Almost right. The object has an air cavity inside it, so if we assume the air density is negligible, the mass of the object equals the density of metal times the volume which the metal actually takes up. In other words, the volume of the cavity isn't contributing to the mass of the object. If you change this, you will then have the apparent weight in water. To get the apparent weight in air, its just the same equation, but the fluid is now air.

## 1. What is pressure?

Pressure is defined as the force per unit area. In other words, it is the amount of force applied over a specific area. The unit of pressure is typically measured in Pascals (Pa) or Newtons per square meter (N/m^2).

## 2. How does pressure affect buoyancy?

Pressure plays a crucial role in determining the buoyant force acting on an object. The greater the pressure exerted by a fluid on an object, the greater the buoyant force will be. This is because the pressure of a fluid increases with depth and therefore, the deeper an object is submerged, the higher the pressure and the greater the buoyant force.

## 3. What is the formula for calculating buoyant force?

The formula for calculating buoyant force is F(b) = ρVg, where ρ is the density of the fluid, V is the volume of the displaced fluid, and g is the acceleration due to gravity. This formula is known as Archimedes' principle and it states that the buoyant force acting on an object is equal to the weight of the fluid it displaces.

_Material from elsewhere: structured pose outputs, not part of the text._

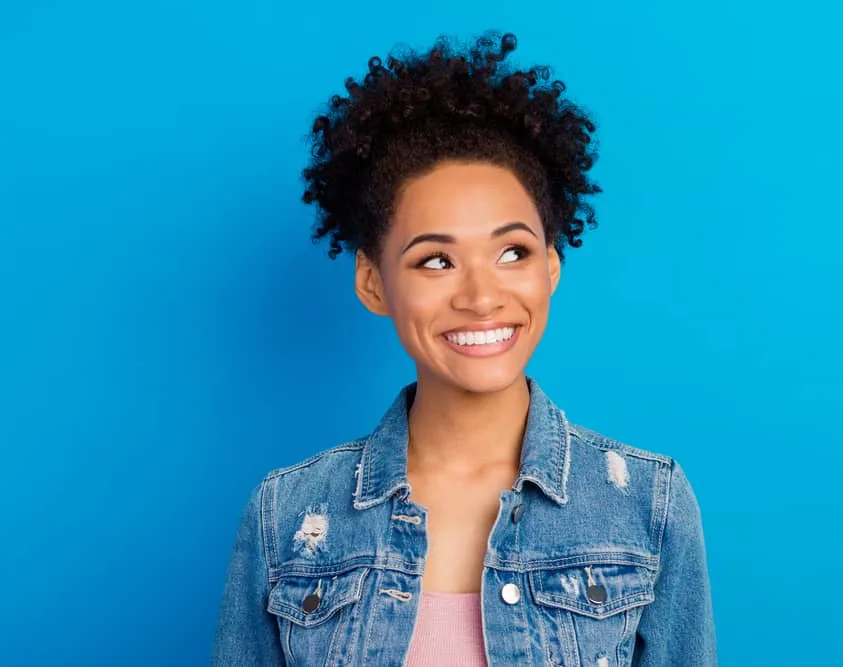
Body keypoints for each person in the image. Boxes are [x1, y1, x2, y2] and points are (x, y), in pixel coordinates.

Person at [211, 30, 716, 666]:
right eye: (436, 260)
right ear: (374, 282)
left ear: (551, 267)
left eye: (513, 252)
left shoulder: (648, 505)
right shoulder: (286, 517)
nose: (481, 296)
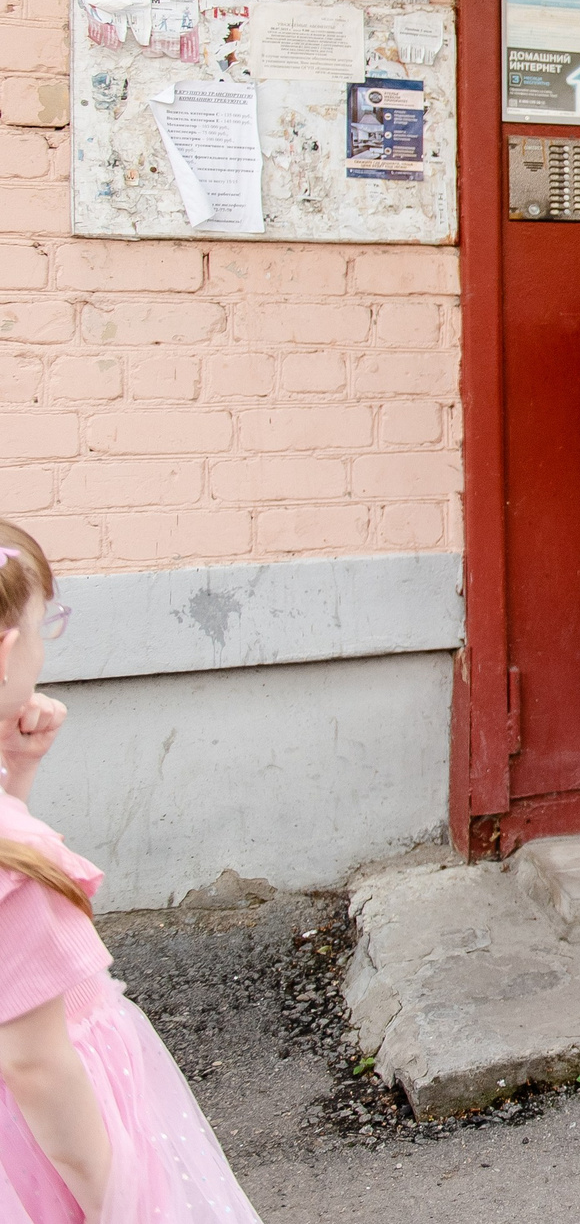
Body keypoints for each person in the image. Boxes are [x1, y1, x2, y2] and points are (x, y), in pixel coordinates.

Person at [0, 523, 265, 1223]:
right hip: (48, 1145)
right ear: (5, 649)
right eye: (41, 623)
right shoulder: (16, 859)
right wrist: (121, 1204)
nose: (45, 641)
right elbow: (34, 1063)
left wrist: (15, 774)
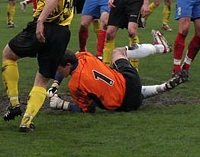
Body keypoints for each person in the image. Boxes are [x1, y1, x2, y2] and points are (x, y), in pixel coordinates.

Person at [0, 0, 73, 132]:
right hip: (62, 31)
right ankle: (26, 121)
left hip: (45, 26)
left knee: (8, 54)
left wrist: (40, 21)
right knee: (42, 78)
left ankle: (15, 103)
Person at [47, 33, 187, 114]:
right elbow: (67, 62)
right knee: (118, 52)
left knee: (109, 95)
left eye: (59, 70)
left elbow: (88, 109)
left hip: (126, 105)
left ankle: (162, 85)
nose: (57, 72)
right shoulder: (85, 56)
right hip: (131, 81)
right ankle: (159, 48)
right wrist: (55, 83)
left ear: (68, 65)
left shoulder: (74, 85)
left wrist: (62, 104)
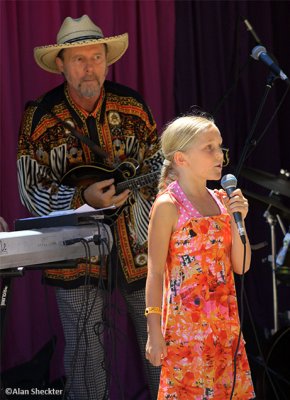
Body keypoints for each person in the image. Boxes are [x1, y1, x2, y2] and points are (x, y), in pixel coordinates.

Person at [17, 15, 162, 400]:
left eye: (96, 57)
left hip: (141, 246)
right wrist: (82, 199)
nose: (89, 67)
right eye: (78, 59)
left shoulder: (132, 105)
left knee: (159, 346)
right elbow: (31, 189)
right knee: (84, 353)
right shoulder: (41, 117)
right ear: (61, 64)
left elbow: (159, 166)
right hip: (73, 251)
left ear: (107, 60)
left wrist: (144, 189)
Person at [145, 114, 255, 399]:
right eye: (209, 148)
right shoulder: (169, 205)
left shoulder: (222, 200)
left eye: (220, 147)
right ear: (181, 158)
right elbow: (155, 272)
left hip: (225, 331)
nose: (219, 155)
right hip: (187, 333)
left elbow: (241, 266)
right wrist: (153, 333)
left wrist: (236, 217)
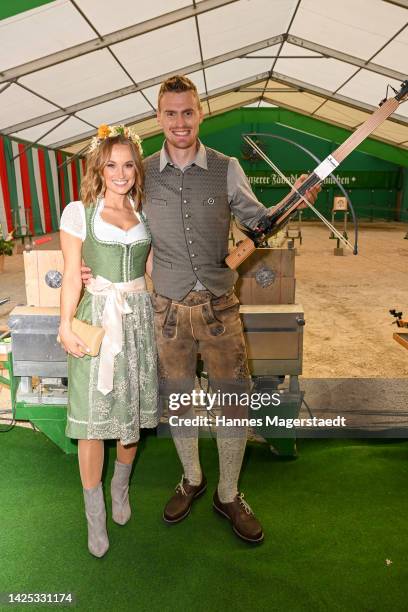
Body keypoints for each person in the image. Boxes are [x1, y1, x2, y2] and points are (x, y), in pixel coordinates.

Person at [83, 75, 320, 544]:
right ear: (158, 118)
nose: (179, 122)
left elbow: (258, 223)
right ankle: (192, 478)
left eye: (187, 112)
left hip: (219, 307)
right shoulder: (141, 173)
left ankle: (228, 493)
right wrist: (95, 270)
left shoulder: (227, 168)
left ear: (200, 113)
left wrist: (292, 203)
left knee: (232, 401)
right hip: (165, 311)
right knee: (179, 403)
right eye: (170, 113)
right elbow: (112, 223)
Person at [59, 125, 159, 558]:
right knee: (91, 425)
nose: (121, 173)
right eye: (112, 165)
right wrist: (64, 324)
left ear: (138, 169)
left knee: (129, 420)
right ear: (99, 168)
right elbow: (69, 273)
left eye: (128, 165)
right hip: (97, 321)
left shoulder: (144, 212)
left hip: (137, 323)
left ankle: (120, 488)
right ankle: (94, 516)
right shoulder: (78, 212)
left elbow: (151, 274)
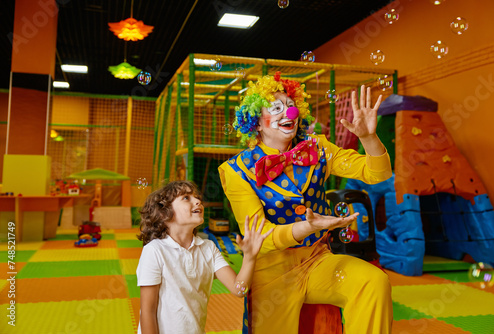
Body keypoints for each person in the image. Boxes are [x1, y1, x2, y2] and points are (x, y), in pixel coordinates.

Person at [218, 72, 393, 333]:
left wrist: (368, 138)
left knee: (373, 281)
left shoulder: (318, 148)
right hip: (271, 273)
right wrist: (308, 228)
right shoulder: (236, 171)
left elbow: (378, 173)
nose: (287, 113)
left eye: (290, 106)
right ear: (256, 123)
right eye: (276, 108)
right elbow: (260, 238)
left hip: (316, 260)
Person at [136, 180, 273, 334]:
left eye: (196, 197)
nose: (197, 201)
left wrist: (249, 257)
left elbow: (239, 289)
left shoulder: (208, 249)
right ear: (164, 213)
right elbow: (147, 311)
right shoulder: (154, 251)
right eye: (186, 198)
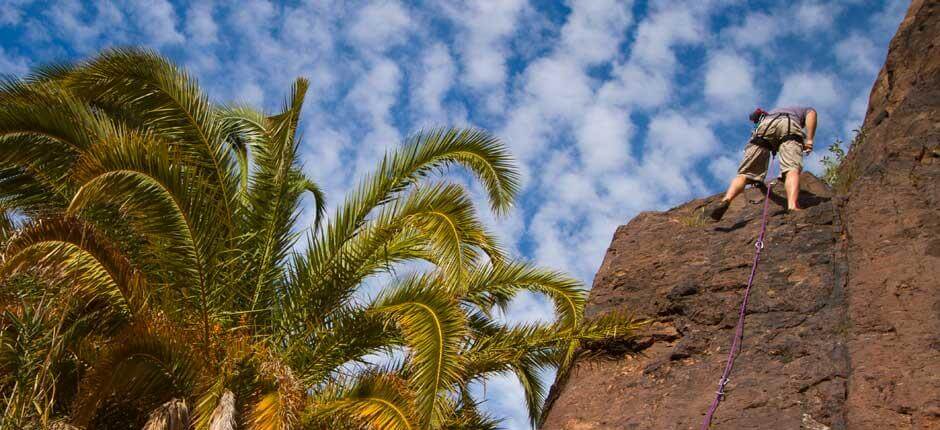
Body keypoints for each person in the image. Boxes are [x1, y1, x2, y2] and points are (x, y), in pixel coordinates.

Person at [704, 106, 817, 221]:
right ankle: (793, 205)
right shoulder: (802, 110)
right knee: (792, 169)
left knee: (744, 174)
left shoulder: (769, 114)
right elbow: (811, 113)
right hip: (788, 123)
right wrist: (809, 139)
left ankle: (726, 200)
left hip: (765, 126)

## 4. How do you solve a buoyant force problem?

To solve a buoyant force problem, you must first identify the known and unknown variables, such as the density of the fluid, volume of the displaced fluid, and the weight or mass of the object. Then, use the formula F(b) = ρVg to calculate the buoyant force. Finally, compare the buoyant force to the weight of the object to determine if it will float or sink.

## 5. What factors affect the pressure and buoyant force of an object?

The pressure and buoyant force of an object are affected by several factors, including the density and volume of the fluid, the depth at which the object is submerged, and the shape and size of the object. Additionally, the acceleration due to gravity and the atmospheric pressure can also have an impact on the pressure and buoyant force of an object.